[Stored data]
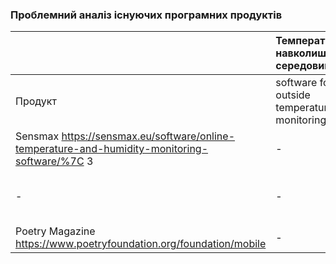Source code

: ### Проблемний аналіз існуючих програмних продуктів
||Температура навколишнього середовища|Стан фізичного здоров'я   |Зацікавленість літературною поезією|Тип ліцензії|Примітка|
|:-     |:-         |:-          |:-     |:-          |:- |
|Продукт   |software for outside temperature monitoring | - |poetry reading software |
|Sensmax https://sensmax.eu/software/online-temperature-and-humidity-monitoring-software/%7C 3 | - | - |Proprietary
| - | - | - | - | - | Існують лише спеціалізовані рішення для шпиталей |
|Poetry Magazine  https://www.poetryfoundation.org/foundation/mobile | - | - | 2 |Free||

...

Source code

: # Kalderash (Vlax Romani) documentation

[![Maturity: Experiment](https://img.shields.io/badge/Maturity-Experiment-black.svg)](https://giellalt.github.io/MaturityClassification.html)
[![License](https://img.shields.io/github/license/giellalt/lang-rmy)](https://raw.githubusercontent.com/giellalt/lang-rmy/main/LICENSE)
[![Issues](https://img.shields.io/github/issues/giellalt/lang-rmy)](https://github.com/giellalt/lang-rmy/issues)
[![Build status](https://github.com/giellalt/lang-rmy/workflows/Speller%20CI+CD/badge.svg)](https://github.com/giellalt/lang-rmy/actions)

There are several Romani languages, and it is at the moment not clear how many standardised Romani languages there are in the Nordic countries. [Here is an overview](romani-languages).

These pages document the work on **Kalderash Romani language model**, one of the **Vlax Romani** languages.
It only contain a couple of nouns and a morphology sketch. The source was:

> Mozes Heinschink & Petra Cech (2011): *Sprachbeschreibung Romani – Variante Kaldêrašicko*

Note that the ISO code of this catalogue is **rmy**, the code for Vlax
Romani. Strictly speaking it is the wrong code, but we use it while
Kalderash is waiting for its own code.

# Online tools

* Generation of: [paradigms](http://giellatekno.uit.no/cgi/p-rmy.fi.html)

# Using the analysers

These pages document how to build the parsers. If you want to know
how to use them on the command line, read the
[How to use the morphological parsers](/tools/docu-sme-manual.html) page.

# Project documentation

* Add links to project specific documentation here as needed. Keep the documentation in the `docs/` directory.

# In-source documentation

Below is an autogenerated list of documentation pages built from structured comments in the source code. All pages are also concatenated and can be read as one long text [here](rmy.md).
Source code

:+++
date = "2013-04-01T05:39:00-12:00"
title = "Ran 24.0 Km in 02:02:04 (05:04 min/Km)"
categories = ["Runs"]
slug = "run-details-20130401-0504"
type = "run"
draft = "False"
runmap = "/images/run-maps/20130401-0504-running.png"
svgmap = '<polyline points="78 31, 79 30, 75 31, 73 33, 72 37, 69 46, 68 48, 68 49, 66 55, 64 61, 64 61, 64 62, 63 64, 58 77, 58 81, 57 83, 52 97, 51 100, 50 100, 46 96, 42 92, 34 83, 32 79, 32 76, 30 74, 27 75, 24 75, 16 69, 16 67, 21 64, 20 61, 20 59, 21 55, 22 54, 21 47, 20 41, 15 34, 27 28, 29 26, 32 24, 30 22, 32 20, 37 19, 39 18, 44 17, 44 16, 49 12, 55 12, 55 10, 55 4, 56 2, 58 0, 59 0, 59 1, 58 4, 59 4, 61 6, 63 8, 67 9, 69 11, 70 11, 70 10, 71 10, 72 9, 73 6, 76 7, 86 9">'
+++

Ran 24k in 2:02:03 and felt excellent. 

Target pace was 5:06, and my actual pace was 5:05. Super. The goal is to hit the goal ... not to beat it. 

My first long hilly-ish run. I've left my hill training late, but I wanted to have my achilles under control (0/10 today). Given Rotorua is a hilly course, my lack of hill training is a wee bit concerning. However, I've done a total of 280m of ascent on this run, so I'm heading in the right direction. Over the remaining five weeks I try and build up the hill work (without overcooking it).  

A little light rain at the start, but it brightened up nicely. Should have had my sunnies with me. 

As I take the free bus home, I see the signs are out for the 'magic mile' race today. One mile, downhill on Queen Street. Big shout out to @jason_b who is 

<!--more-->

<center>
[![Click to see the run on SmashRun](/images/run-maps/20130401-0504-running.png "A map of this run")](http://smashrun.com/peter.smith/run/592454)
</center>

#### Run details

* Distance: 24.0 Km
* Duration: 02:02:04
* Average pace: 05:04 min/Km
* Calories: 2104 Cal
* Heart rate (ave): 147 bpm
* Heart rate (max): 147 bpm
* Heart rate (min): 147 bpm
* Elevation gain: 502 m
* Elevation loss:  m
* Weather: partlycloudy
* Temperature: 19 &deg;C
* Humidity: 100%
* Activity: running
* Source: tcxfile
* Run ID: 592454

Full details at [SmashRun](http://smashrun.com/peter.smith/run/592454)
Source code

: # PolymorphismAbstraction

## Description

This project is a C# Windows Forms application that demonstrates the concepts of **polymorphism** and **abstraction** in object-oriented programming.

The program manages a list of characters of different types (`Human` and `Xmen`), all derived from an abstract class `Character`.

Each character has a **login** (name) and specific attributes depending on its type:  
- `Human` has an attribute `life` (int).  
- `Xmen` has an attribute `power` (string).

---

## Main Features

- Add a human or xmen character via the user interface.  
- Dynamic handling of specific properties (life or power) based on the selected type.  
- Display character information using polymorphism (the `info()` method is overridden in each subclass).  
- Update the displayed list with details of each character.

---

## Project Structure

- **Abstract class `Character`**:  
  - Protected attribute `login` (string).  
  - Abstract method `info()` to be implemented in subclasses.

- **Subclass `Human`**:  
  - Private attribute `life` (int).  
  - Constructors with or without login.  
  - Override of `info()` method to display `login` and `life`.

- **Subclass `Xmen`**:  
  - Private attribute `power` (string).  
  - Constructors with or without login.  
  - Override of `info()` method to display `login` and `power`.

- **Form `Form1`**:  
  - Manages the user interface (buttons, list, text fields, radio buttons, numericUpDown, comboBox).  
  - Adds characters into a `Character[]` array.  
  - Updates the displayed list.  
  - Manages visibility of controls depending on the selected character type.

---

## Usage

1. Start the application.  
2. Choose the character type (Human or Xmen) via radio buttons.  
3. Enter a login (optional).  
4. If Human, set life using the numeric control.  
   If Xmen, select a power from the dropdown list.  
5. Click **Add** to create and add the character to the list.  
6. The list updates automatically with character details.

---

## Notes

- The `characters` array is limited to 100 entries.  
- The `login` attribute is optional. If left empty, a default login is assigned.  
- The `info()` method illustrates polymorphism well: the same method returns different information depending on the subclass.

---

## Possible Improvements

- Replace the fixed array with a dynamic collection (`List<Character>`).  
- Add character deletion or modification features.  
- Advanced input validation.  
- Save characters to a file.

...

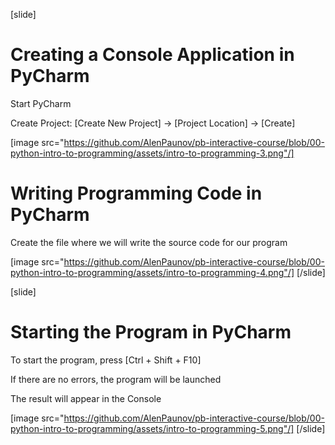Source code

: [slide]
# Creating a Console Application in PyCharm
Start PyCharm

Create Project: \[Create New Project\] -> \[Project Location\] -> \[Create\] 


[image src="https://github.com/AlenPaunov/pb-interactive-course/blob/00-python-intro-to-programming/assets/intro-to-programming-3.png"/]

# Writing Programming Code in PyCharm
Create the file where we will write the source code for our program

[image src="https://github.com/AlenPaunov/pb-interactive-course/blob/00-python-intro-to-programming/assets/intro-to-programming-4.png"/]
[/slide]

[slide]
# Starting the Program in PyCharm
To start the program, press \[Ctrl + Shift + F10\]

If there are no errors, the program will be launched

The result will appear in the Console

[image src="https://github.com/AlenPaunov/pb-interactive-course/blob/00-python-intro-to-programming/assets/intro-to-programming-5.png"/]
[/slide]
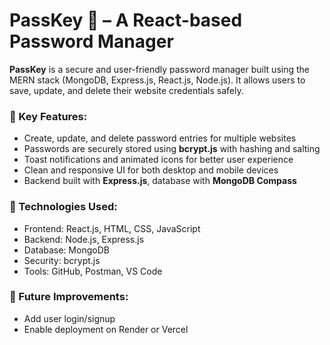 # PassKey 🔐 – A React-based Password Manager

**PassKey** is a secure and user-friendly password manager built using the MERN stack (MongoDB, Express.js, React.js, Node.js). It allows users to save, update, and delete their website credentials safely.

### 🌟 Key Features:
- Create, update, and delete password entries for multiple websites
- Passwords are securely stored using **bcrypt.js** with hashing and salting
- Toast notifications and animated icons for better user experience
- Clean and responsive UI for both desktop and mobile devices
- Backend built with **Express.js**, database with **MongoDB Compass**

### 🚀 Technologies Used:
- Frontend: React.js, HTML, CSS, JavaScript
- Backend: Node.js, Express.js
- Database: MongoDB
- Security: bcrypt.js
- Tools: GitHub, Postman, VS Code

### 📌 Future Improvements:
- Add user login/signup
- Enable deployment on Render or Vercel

PROBLEM TO SOLVE - State how many lines of the material above contain the string "giellalt", taking case into account.

RESULT FOR THIS EXERCISE - 4